The heterogeneous system of cellulose reaction suffers from irreversible adsorption of the enzyme molecules to solid substrate, which is recognized as one of the mechanisms responsible for the enzyme deactivation and decreasing accessible surface area of the substrate. Ionic liquids (ILs) decrease the crystallinity of cellulose, whereas IL treatment usually decrease the enzymatic activity of cellulose. Here, the effect of liposome membranes on cellulase from Trichoderma viride was studied in the presence or absence of ILs. The liposomal cellulase and free enzyme were examined in their hydrolytic activities to insoluble cellulose powder CC31 in the acetate buffer solution (pH 4.8) of 15 w/w% [Bmim][Cl] (1-butyl-3-methylimidazolium chloride). The mean diameter and size distribution of cellulase-containing liposome were practically unchanged under the above condition.
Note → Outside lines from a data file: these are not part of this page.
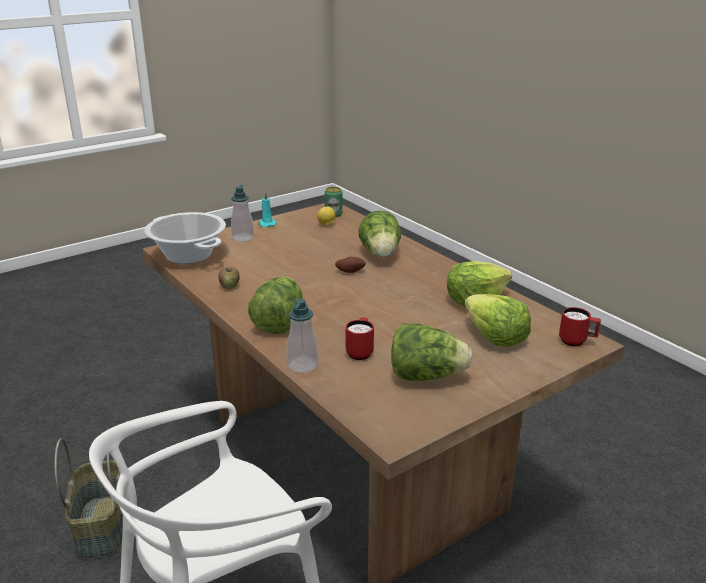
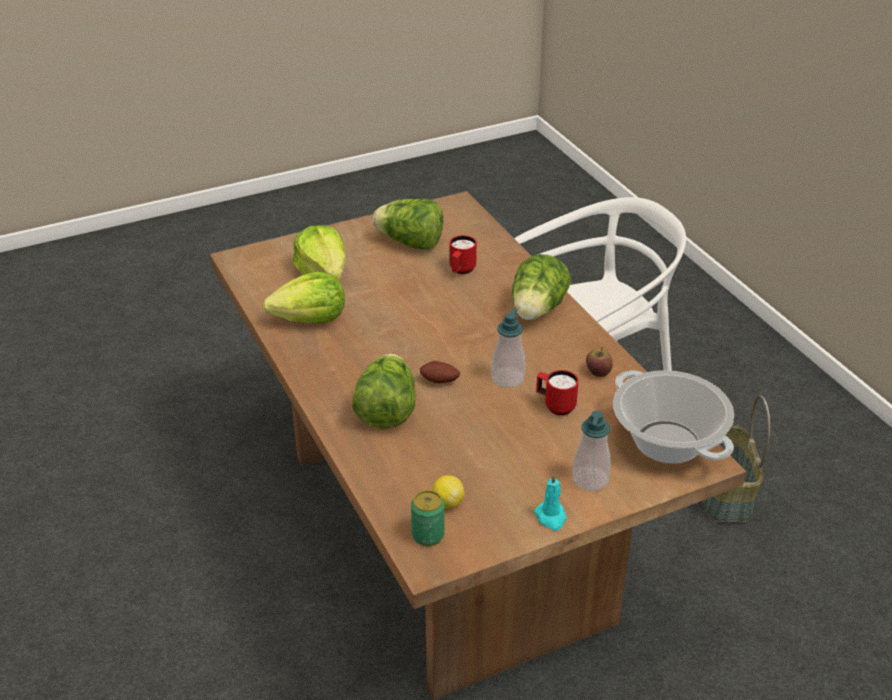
camera: 170 degrees left, 10 degrees up
(302, 365) = (517, 263): soap dispenser -> soap dispenser (508, 378)
(577, 342) = (250, 260): red mug -> red mug (555, 406)

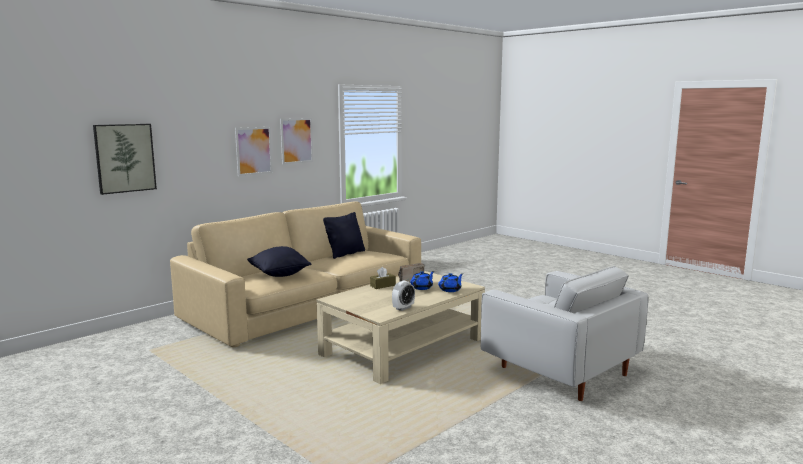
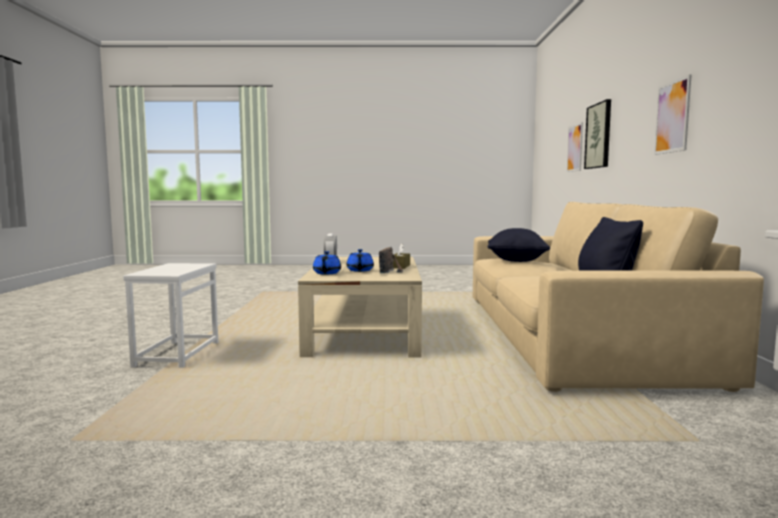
camera: 135 degrees right, 5 degrees down
(296, 140) = (721, 90): picture -> picture (575, 148)
(558, 369) = (176, 354): white armchair -> white side table

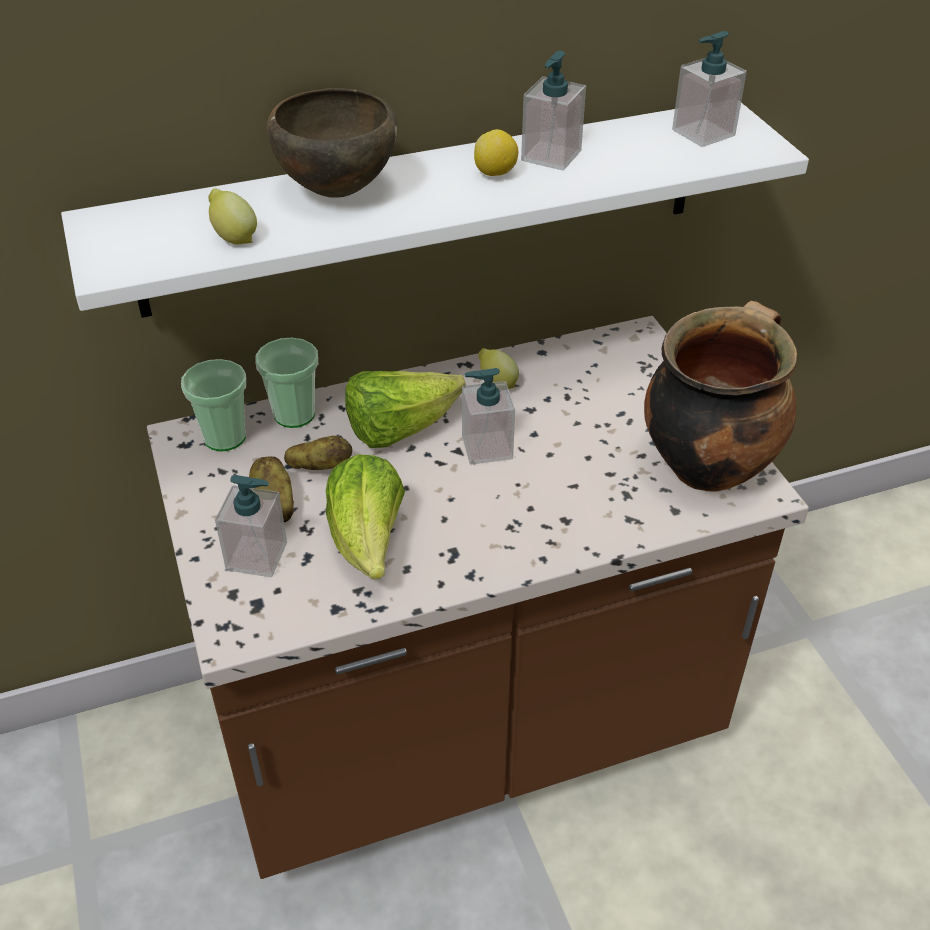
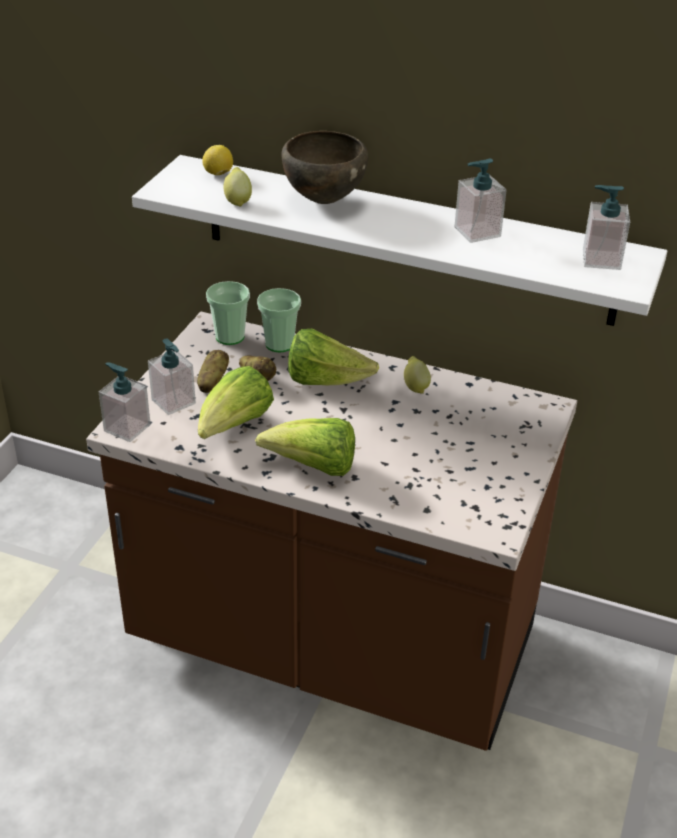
camera: 40 degrees right, 5 degrees down
(486, 447) = (362, 416): soap dispenser -> soap dispenser (127, 428)
(495, 173) = (427, 228): lemon -> lemon (218, 174)
(513, 536) = (314, 467): none -> lettuce
(707, 464) = (484, 498): cooking pot -> none

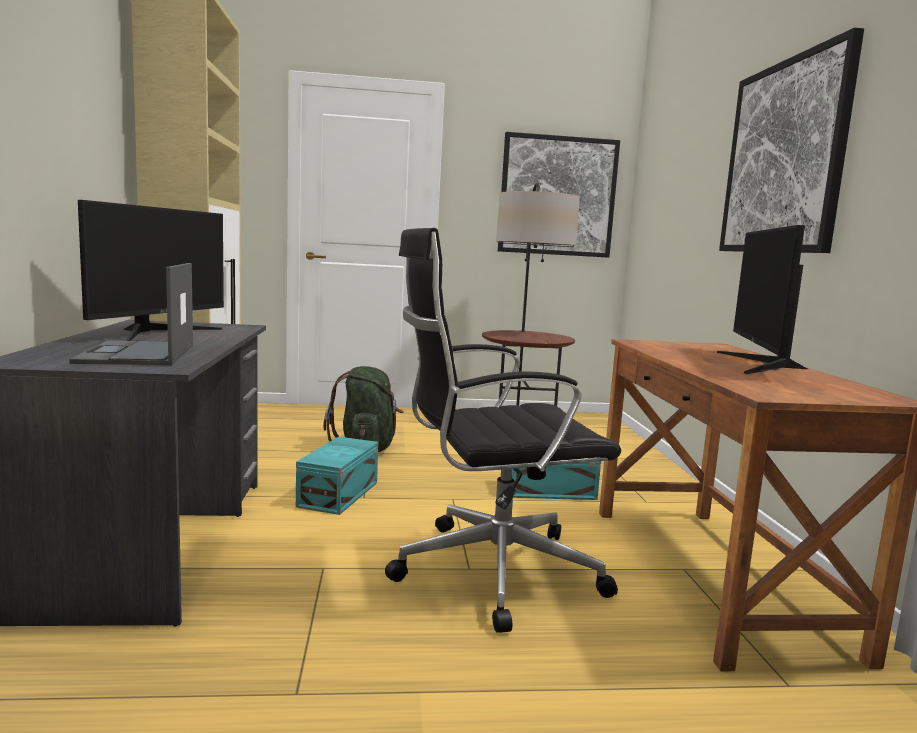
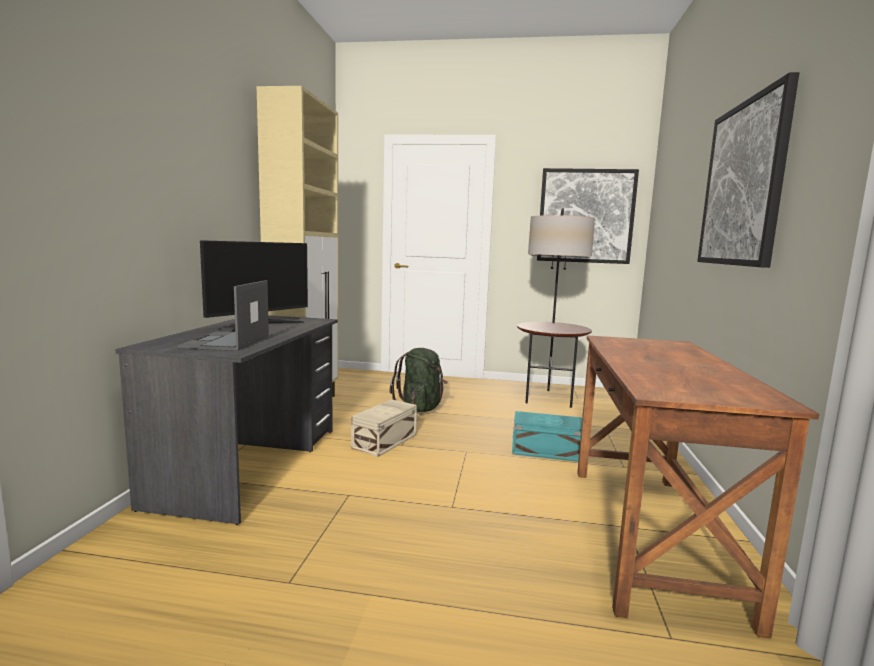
camera: 15 degrees right, 0 degrees up
(340, 494) = (386, 441): turquoise storage box -> beige storage box
(490, 571) = (467, 510): black office chair -> none
(761, 364) = (692, 363): monitor -> none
In the saccharification reaction of insoluble cellulose, the localization of cellulase and liposome was found to be important, because the cellulase dispersed in liposome suspensions resulted higher activity than that conjugated into liposomes. The activities of liposomal and free cellulase to cellobiose as soluble substrate were less susceptible to [Bmim][Cl] than their cellulolytic activities to CC31, meaning that β-glucosidase is relatively stable among the three enzyme components of cellulase. The rate of glucose production could be appreciably improved by the pretreatment of CC31 with [Bmim][Cl] alone at 120°C for 30 min followed by the liposomal cellulase-catalyzed hydrolysis of the substrate at 45°C at the [Bmim][Cl] concentration of 15 w/w% [1]. In addition, the coexistence of liposomes prevented deactivations of enzymes in the presence of [Bmim][Cl].

[1] K. Tanimura et al., Hydrolysis of insoluble cellulose to glucose catalyzed by cellulase-containing liposomes in an aqueous solution of 1-butyl-3-methylimidazolium chloride. Biotechnol. Prog. 2013, 29, 1190–1196.